D’autres ouvrages seront publiés, après 1959, qui récapitulent
l’ensemble des travaux de Henry Corbin en matière d’ésotérisme –
de gnose. Or, il est indispensable de bien comprendre que l’ésotérisme
vu par Henry Corbin, c’est la théosophie mystique et surtout la gnose,
en relation avec l’enseignement qu’il avait retiré de la fréquentation
des textes ismaéliens et qui lui fera affirmer : « La gnose
shî’ite est par excellence l’ésotérisme de l’Islam ».
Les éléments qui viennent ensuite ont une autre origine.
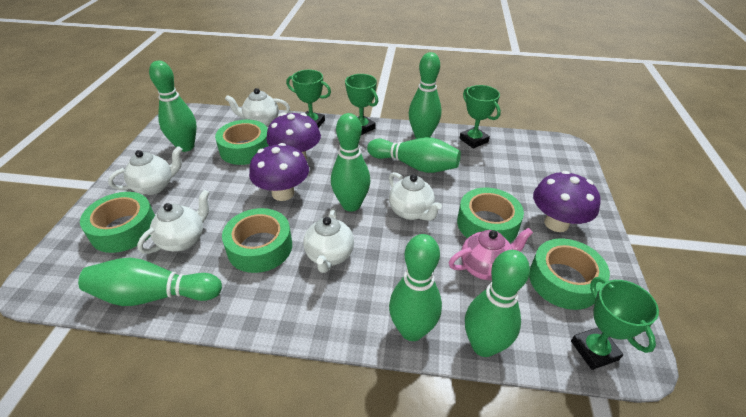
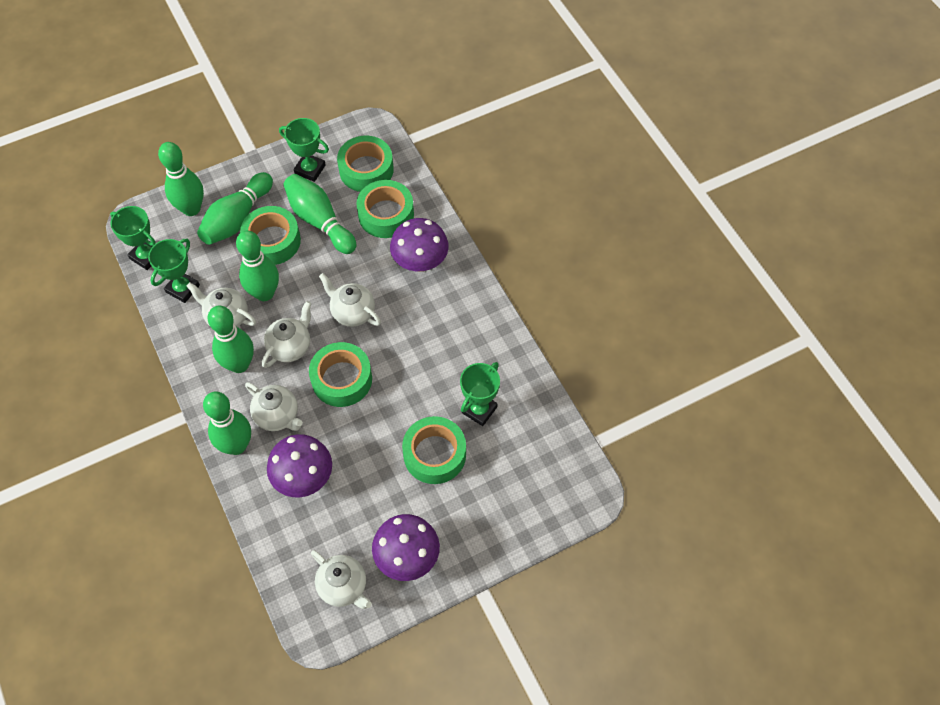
green bowling pin: 7 -> 6
pink teapot: 1 -> 0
En cela, bien sûr, Henry Corbin parait fort éloigné de René Guénon et
de l’ésotérisme « traditionnel » tandis qu’en termes
d’ésotérisme chrétien, cette orientation de son œuvre l’inscrit
dans la lignée de Swedenborg, de Novalis, et surtout de Jacob Boehme.
Parmi
ces ouvrages, il faut citer, par exemple, son Histoire de la
philosophie islamique, en 1968. C’est aussi son Anthologie des
philosophes iraniens depuis le XVIIème siècle jusqu’à nos jours.
Ce sont surtout ses quatre volumes d’En Islam iranien, à
partir de 1971. En 1974 vient sa retraite universitaire pendant laquelle
il continue à donner des conférences et à séjourner en Iran. Il fonde
aussi à Paris une Université Saint-Jean de Jérusalem qu’il définit
comme un « Centre international de recherche spirituelle comparée »
et qui ne lui survivra guère. Il meurt à Paris le 7 octobre 1978.